Ahora bien, solventar la contradicción de demandar al Estado (seguridad, alimentación) aún conociendo su capacidad represiva y de dominación, y su desidia para con los intereses del pueblo, es una tarea aún por resolver. Aspectos como un sistema de salud digno, y una legislación laboral que no pisotee a las y los trabajadores, hacen parte de la constante lucha y contradicciones a las que un sin fin de organizaciones que llevan a cabo su lucha desde la legalidad, en el marco de las leyes de un Estado social de derecho, se ven sometidas día tras día. Pues es bien sabido que el Estado es un escenario en donde se condensan múltiples fuerzas políticas en disputa, pero en la que no puede negarse el papel preponderante de las élites políticas y económicas tradicionales. Los sectores alternativos y populares, aunque han logrado conseguir algunos lugares e importantes reivindicaciones en el marco de esta lucha, aún no ocupan un papel determinante.
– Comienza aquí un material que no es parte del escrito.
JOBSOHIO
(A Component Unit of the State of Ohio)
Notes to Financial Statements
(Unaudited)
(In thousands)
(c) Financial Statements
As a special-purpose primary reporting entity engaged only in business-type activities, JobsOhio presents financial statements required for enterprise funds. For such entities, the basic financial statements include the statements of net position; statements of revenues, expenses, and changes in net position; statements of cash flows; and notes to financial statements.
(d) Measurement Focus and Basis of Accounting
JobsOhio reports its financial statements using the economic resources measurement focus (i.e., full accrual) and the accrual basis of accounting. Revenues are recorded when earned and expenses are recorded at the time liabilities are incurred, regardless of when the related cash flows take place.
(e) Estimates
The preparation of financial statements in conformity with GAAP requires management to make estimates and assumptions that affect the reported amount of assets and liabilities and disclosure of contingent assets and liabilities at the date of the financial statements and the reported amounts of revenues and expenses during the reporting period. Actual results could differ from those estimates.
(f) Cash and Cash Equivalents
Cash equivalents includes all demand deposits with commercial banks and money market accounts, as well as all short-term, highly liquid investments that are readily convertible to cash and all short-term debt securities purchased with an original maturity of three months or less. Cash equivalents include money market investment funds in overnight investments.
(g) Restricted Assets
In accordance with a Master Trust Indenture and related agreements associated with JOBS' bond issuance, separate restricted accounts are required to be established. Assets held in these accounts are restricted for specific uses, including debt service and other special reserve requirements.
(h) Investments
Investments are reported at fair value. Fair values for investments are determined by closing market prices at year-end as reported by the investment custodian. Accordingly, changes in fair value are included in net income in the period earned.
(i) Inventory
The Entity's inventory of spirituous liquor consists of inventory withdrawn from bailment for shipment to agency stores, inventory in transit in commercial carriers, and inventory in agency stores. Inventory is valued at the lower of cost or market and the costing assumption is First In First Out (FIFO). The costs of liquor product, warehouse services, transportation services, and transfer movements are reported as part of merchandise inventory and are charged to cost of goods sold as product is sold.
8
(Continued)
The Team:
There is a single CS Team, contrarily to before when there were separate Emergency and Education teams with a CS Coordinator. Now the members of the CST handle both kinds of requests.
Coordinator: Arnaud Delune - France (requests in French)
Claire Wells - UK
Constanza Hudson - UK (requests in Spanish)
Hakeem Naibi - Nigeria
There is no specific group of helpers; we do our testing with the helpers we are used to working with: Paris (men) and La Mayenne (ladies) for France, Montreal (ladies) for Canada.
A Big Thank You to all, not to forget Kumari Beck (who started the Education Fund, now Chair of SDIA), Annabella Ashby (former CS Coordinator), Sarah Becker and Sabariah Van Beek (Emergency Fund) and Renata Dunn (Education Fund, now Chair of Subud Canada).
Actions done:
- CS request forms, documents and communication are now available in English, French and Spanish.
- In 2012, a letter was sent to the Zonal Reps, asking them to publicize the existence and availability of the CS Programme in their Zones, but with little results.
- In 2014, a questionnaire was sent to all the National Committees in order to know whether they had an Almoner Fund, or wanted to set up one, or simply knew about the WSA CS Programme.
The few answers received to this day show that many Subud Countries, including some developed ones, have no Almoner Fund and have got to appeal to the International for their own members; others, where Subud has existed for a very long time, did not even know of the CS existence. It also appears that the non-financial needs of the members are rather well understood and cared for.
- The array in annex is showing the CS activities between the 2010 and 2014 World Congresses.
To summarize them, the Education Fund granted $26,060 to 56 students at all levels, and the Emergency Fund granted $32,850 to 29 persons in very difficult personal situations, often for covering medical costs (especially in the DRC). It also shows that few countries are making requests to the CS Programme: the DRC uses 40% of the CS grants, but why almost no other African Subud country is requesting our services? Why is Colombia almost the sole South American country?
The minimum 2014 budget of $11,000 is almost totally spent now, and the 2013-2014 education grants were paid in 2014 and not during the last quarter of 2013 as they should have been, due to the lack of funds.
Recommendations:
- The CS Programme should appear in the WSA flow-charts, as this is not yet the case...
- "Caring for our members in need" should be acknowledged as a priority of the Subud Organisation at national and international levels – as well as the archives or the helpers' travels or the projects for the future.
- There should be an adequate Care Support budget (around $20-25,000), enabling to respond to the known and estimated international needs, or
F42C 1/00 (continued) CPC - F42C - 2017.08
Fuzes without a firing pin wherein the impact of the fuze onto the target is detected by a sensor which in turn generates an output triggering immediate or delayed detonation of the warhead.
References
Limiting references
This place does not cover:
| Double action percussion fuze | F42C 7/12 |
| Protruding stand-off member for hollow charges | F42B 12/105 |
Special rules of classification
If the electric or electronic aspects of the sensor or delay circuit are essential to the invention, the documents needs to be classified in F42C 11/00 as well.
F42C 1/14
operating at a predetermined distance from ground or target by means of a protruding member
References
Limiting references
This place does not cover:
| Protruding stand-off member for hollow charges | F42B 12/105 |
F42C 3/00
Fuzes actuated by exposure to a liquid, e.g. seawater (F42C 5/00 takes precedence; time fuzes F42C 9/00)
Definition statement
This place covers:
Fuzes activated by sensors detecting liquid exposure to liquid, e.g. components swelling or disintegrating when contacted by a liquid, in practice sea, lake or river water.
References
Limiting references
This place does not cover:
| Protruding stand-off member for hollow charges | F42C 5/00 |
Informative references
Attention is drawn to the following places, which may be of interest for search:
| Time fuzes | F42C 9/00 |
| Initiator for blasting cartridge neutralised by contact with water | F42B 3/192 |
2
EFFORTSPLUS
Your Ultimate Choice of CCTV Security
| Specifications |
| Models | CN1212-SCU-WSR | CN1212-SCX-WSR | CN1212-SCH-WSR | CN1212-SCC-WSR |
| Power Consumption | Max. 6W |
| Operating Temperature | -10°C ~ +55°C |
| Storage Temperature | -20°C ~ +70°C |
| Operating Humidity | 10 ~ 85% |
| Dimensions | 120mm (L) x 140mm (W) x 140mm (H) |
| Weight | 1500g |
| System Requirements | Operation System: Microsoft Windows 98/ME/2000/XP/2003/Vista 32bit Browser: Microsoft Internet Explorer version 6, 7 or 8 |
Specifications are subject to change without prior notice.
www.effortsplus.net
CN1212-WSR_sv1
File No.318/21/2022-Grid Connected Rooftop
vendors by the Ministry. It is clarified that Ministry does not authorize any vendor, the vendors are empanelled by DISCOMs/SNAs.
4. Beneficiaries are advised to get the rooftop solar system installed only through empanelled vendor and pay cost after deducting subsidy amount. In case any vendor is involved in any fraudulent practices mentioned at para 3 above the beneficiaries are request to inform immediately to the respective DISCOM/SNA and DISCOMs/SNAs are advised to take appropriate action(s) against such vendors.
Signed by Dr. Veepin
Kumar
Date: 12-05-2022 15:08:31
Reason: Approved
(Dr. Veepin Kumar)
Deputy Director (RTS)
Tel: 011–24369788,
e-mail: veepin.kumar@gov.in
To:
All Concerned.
En este sentido el Estado continúa siendo esencialmente un instrumento de dominación, y es la contradicción principal a la que se ven sometidas cientos de organizaciones sociales, populares, comunitarias y de derechos humanos que continúan demandando al Estado en múltiples sentidos, confrontando con la idea de que desde allí, es donde se ha agenciado y perpetuado la situación de miseria. No obstante, la mayor contradicción que representa este postulado es que las organizaciones que dan su lucha desde el ámbito legal respetan las reglas establecidas, mientras que la clase política colombiana pasa sistemáticamente por encima de ellas, emplea las fuerzas militares a su antojo, desconoce las decisiones surgidas de la división de poderes, y se lucra haciendo trampas constantes al orden vigente. Las máximas liberales que ellos mismos han construido ni siquiera son respetadas en este juego político, lo cuál justifica cada vez con más fuerza la desmantelación y transformación del orden vigente y de quiénes lo han patrocinado.

No se puede seguir pasando por alto en el análisis y en la acción que al Estado colombiano no le interesa la situación de quiénes viven en la economía informal, porque precisamente a ello ha llevado a gran parte del pueblo. Así como tampoco destinará su atención a resolver la situación de las mujeres mucho más vulnerables por el contexto de la pandemia, porque no es un tema prioritario en su agenda. Mucho menos se ocupará de la situación de hambre que se vive en las barriadas populares de las ciudades colombianas porque esta población solo es funcional a la dinámica de las clases dirigentes cuando se presentan elecciones. Esto es una realidad, y es ahí donde agenciar la lucha en el marco de la autonomía y en confrontación directa y frontal al Estado colombiano, es la opción a desarrollar con más fuerza para trascender a formas de organizar la vida política y económica radicalmente diferentes.